Sous l'oeil des barbares/ Maurice Barrès (1862- 1923) Académie française (1906)
« le culte du moi, je m'y acheminai le jour où mes parents me laissèrent …près des cygnes, au milieu des enfants méchants dans la cour d'honneur de la Malgrange. » Ainsi s'exprime Barrès dans « Les Cahiers », ouvrage dans lequel il se confie. Il souffrit dès lors de la solitude mais il acquit le sens de la vie intérieure et une ombrageuse fierté.

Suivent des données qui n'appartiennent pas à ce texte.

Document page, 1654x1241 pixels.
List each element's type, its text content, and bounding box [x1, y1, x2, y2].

Dans ce roman, il évoque le gamin trop sensible et trop raisonneur qui aime mieux être seul que jouer avec ceux qu'il n'a pas choisis. Il décrit les traits essentiels et permanents de sa personnalité, très vulnérable et très volontaire. Individualiste, il célèbre le Culte du Moi en affirmant assurer lui-même la culture de son âme selon des idéaux personnels où la seule valeur indiscutable et immédiatement perceptible est le Moi, pour vivre un individualisme conscient et concerté. Ce Moi, il faut le défendre chaque jour et chaque jour le créer. Il n'est pas question de s'accepter tout entier sans effort, mais pratiquer une culture qui se fait par élaguements et accroissement. Et surtout défendre ce Moi contre tout ce qui risque de le contrarier, contre les Barbares, c'est à dire contre tout ce qui risque de l'affaiblir dans l'épanouissement de sa propre sensibilité. C'est la solitude qui permet à la pensée d'aller plus haut et plus profond.
Ce premier roman de Barrès est le premier tome d'une trilogie, avec à suivre « Un homme libre » et « le jardin de Bérénice ». Il est paru en 1888.

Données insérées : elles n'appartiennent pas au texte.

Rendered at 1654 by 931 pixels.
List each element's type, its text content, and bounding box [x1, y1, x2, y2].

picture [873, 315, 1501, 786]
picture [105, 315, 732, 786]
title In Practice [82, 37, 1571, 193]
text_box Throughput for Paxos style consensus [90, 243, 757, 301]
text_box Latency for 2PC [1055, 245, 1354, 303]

Dans un style très travaillé, poétique mais grandiloquent, précieux, maniéré et éthéré qui finit parfois par lasser, Barrès nous invite à une lecture assez difficile, demandant une attention soutenue, d'une histoire des années d'apprentissage d'un moi, âme ou esprit d'un jeune homme à l'âme infiniment sensible ayant le goût du plaisir et du vagabondage, en faisant référence à ses rêves et ses casuistiques, à sa fièvre de se connaître en plongeant dans sa vie intérieure. Les premiers temps sont difficiles face à ceux qu'il appelle les barbares. le narrateur s'adressant au jeune homme : « Vous eûtes leur sottise pour compagne, alors que vous grandissiez sous la brutalité des camarades et l'imbécillité des maîtres. »

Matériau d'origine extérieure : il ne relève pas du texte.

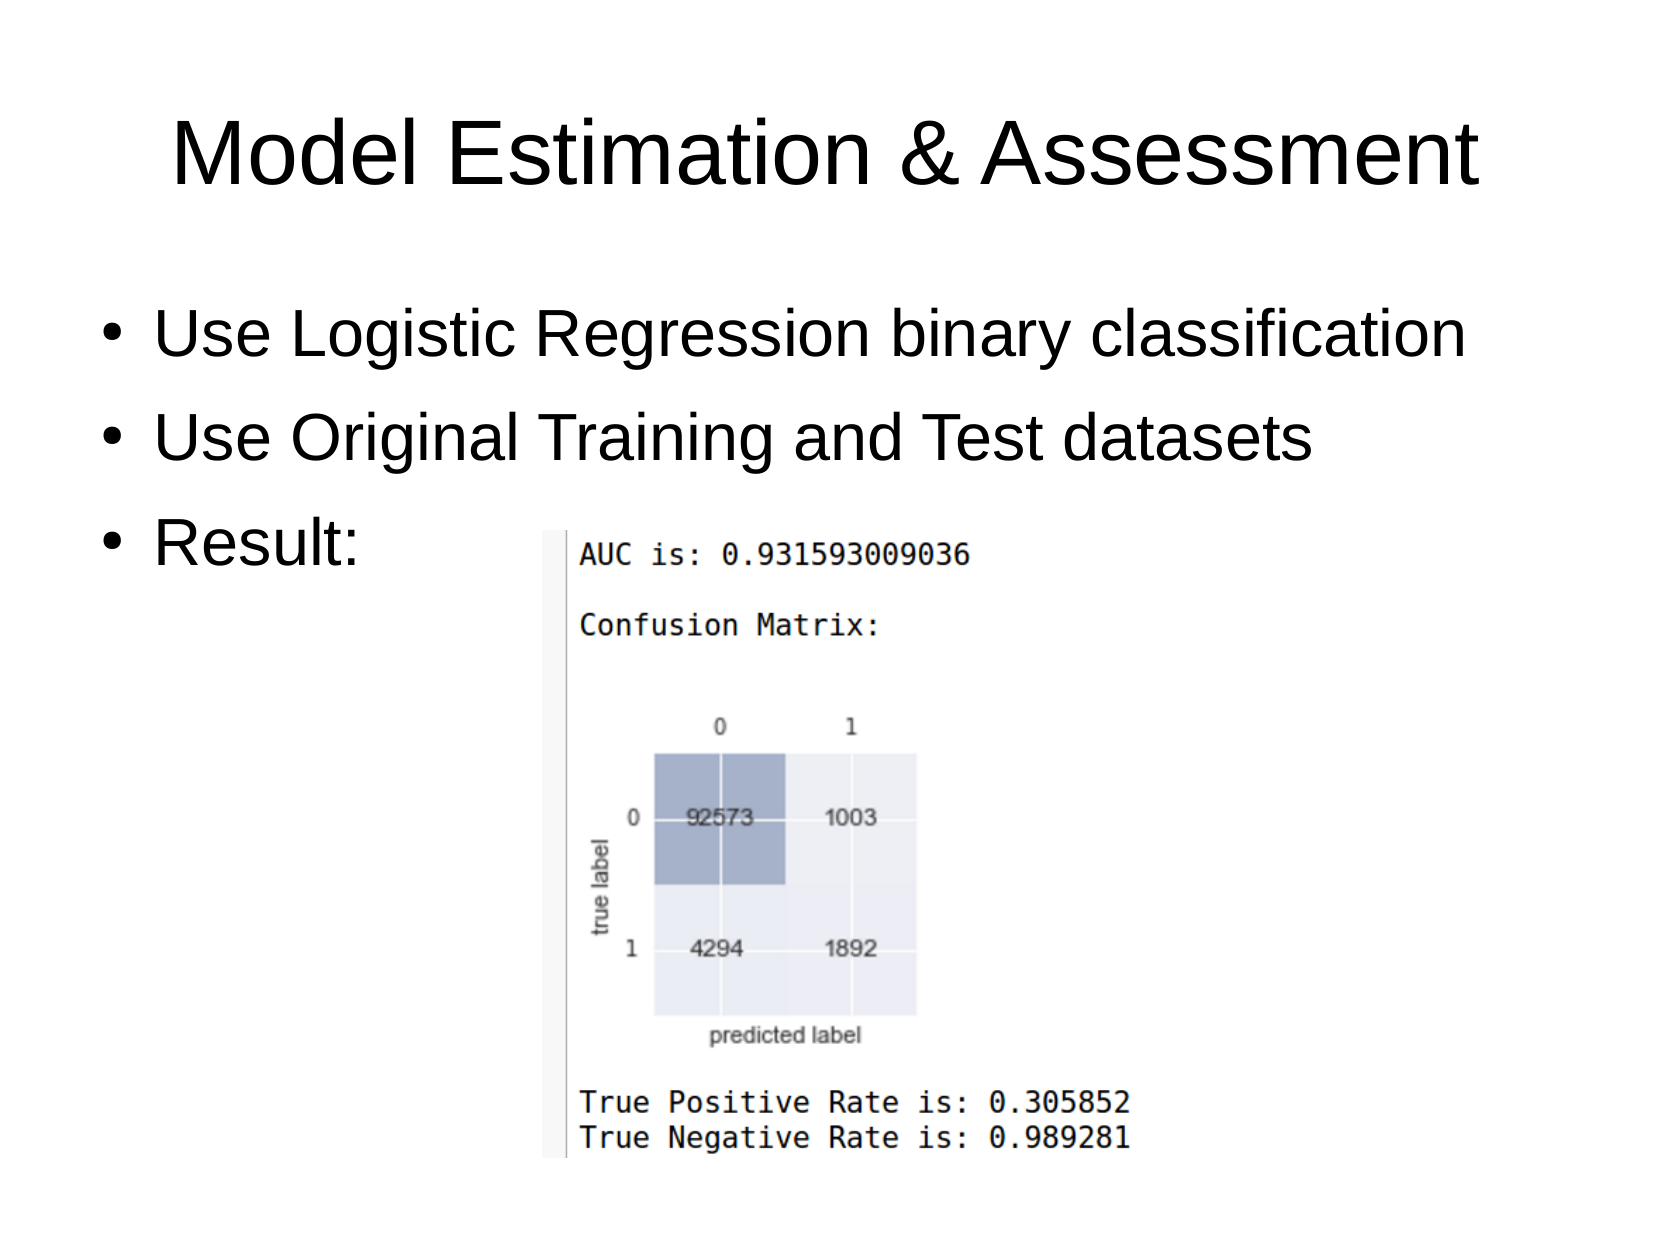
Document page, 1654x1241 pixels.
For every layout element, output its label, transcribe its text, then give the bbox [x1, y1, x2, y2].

list Use Logistic Regression binary classification Use Original Training and Test datasets Result: [82, 296, 1571, 1016]
title Model Estimation & Assessment [82, 49, 1571, 257]
picture [542, 530, 1156, 1158]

Méfiance à l'égard de la femme malgré son attrait irrésistible, admirons cependant le style de Barrès : « À l'heure où la lune s'allume, où les bêtes féroces jadis assaillaient nos lointains aïeux, où naguère s'embuscadaient nos pères paraphant des alliances dans la chair des assassinés, à cette heure étoilée qui frissonne du gémissement des fiévreux et du perpétuel soupir des amantes, une langueur nous pénètre, un effroi de la solitude, une élévation mystique et des désirs assez vifs… et s'avance pour triompher la femme… inquiète de ce jeune homme si las, devinant peut-être qu'il contemplait là-bas, plus loin que tout désir, le temple de la sagesse éternelle vers qui les plus nobles s'exaltent. Elle posa sa main délicate sur les yeux du jeune homme… Qu'importe le mot de leur fièvre dévorante! Parmi cette tendresse du soir, sur les gazons onctueux, dans le silence pénétrant et la fraîcheur féconde, la même allégresse, en leurs poitrines allégées d'un même poids, rythmait leurs pensées et leur sang ; et c'est ainsi qu'étendus côte à côte, sans se mouvoir, sans un soupir, yeux perdus dans la nuit d'argent que toujours on regrettera sous la pluie dorée de midi, ils ne furent plus qu'un frissonnement du bonheur impersonnel. »
La ligne de conduite du jeune homme et de s'en tenir à dégager son moi « des alluvions qu'y rejette sans cesse le fleuve immonde des barbares » et voir son âme « remontée dans sa tour d'ivoire qu'assiègent ces mêmes barbares, sous l'assaut de tant d'influences vulgaires. »
Une lecture réservée aux spécialistes de Barrès ou à ceux qui désirent le connaître et à qui je souhaite une grande résolution.